CM . . .
. Volume XX Number 12. . . .November 22, 2013
Designed to introduce the complex topic of world conflict to preteens, Why Do We Fight? employs a conversational tone and comparisons between global conflicts and readers’ real-life experiences at home and at school in order to get the point across. The book begins with a definition of conflict and describes the most common reasons for two (or more) disputants to argue. Whether or not the conflict will be resolved peacefully is determined by a number of factors, not the least of which is the current existing relationship between the disputants. The source of the conflict is not always easy to determine, but the disagreement is usually about someone getting in the way of another’s wants or needs, perhaps tangible, such as resources, or intangible, such as freedom or equality.
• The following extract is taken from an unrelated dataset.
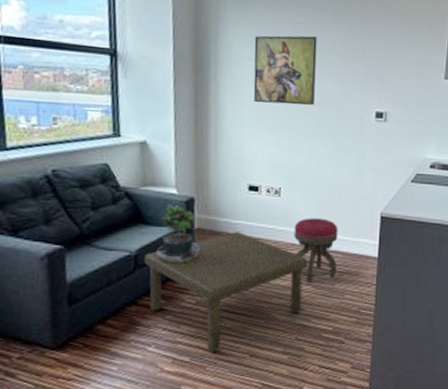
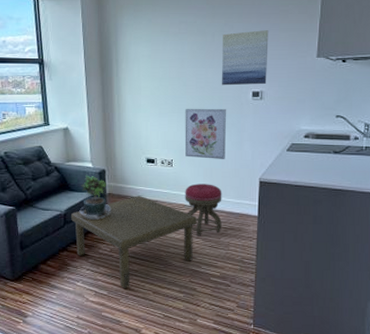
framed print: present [253,35,317,106] -> none [146,31,199,92]
wall art: none [296,126,346,189] -> present [184,108,226,159]
wall art: none [342,42,395,105] -> present [222,30,269,86]

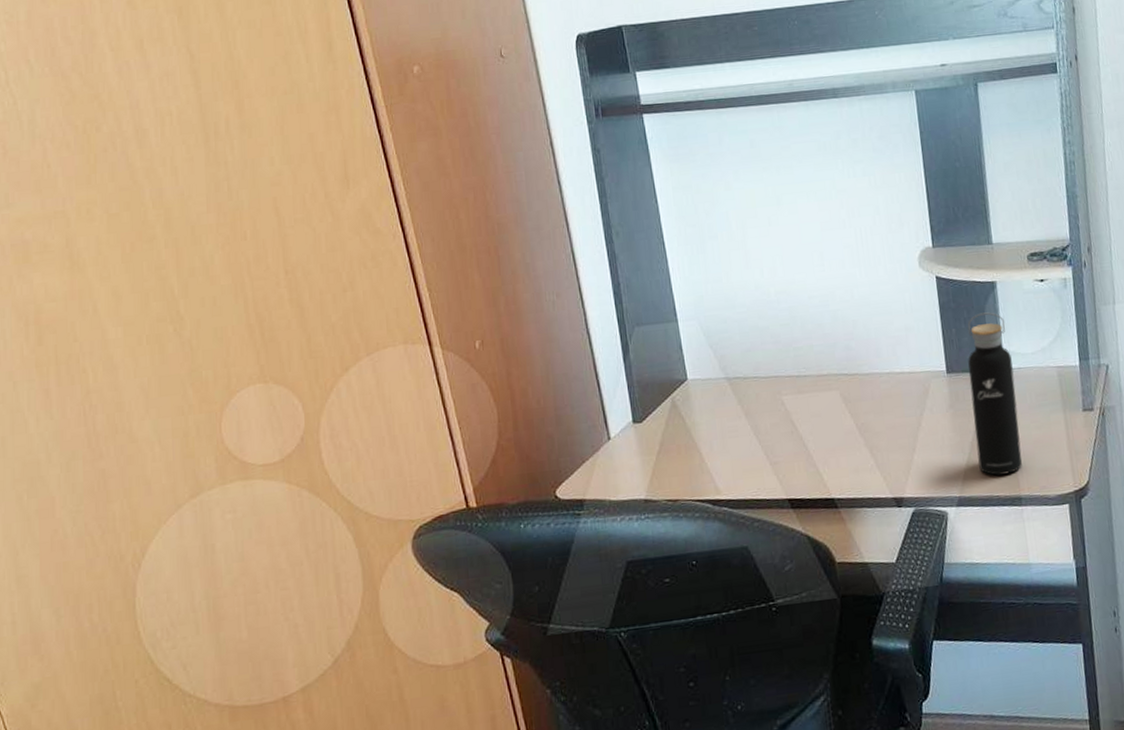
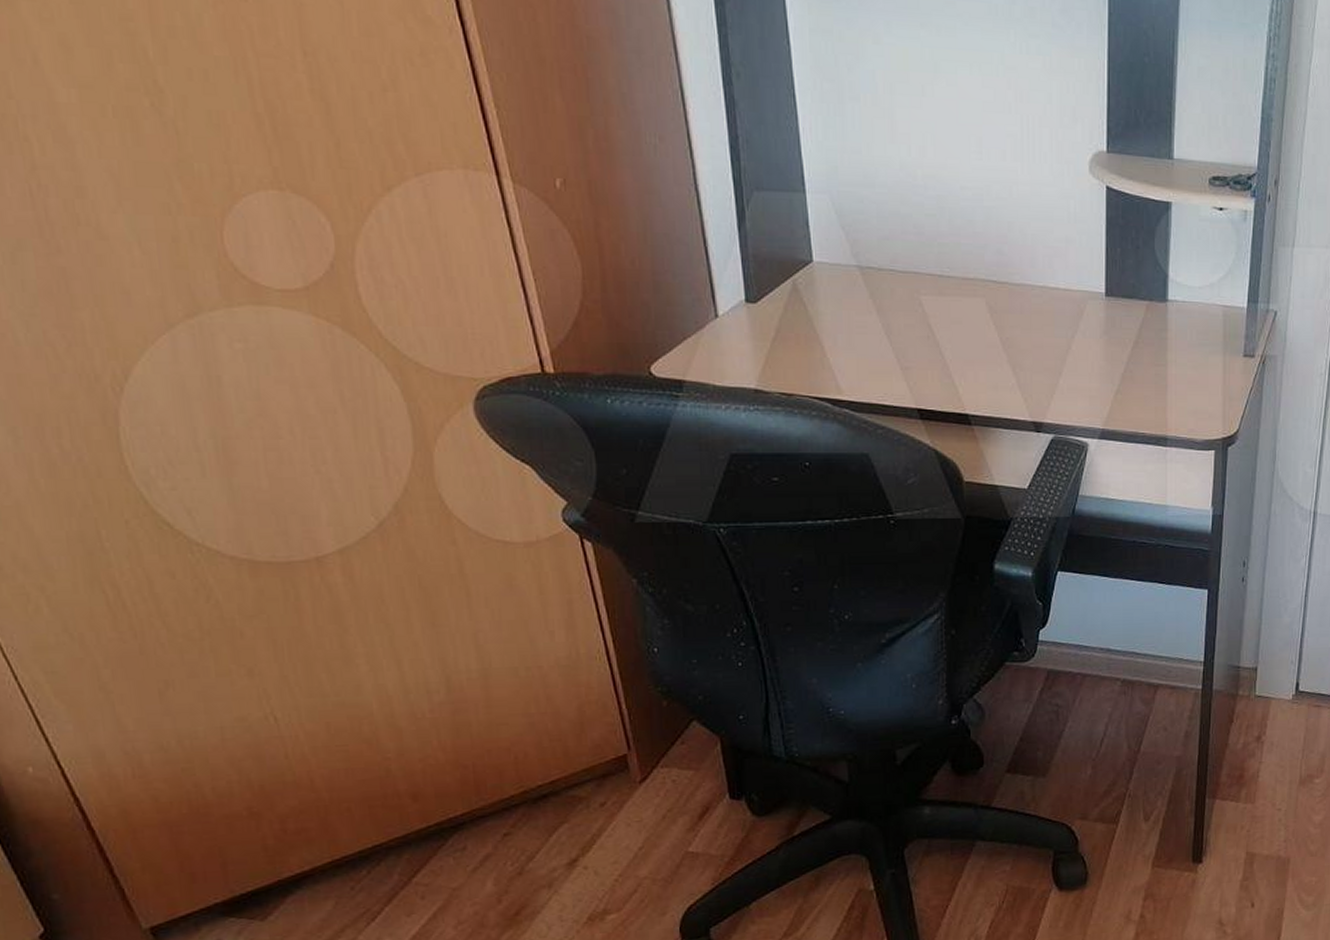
water bottle: present [967,312,1022,476] -> none [1127,235,1177,412]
Remaining chapters cover such topics as civil unrest and people’s need to belong to a group; the factors involved in the likelihood of two factions solving an agreement diplomatically or with violence; peacekeeping and peace building efforts and the role of the United Nations; and encouraging readers to become more media literate so that they can look at the “big picture”, think critically, and distinguish bias and propaganda from facts when viewing or listening to news reports about global conflicts. Throughout the book there are real life examples of world conflicts, with particular emphasis on the recent war in Afghanistan and the history leading up to it, as well as brief information about people who promoted peace, such as Mahatma Gandhi, Nelson Mandela and Martin Luther King, Jr. As well, interspersed throughout the book are quotes from philosophers, government leaders and peace activists. Readers will also be introduced to a variety of terms, such as revolution, coup, regime, genocide, stereotyping, arbitration, mediation, sanctions, and zero-sum game (a term which refers to seeing a negotiation as a competition having only one winner), to name a few.
Though the premise of the book is sound and the comparison of world conflicts and their resolution to the daily lives of the targeted audience members works, this book seems to be more of a teaching resource than a book that tweens would readily pick up. The graphics, font styles and design layout are attractive, but the black, grey and daffodil yellow colour scheme becomes monotonous and boring due to the book’s lack of illustrations (save for a few maps and rudimentary diagrams, all rendered in the same colour scheme as the rest of the book). A table of contents and an index are included.
A useful tool for the classroom teacher, Why Do We Fight? will not only provide a springboard for lively group discussions, but it will also help middle school students to examine conflicts from several perspectives.
Gail Hamilton, a former teacher-librarian, lives in Winnipeg, MB.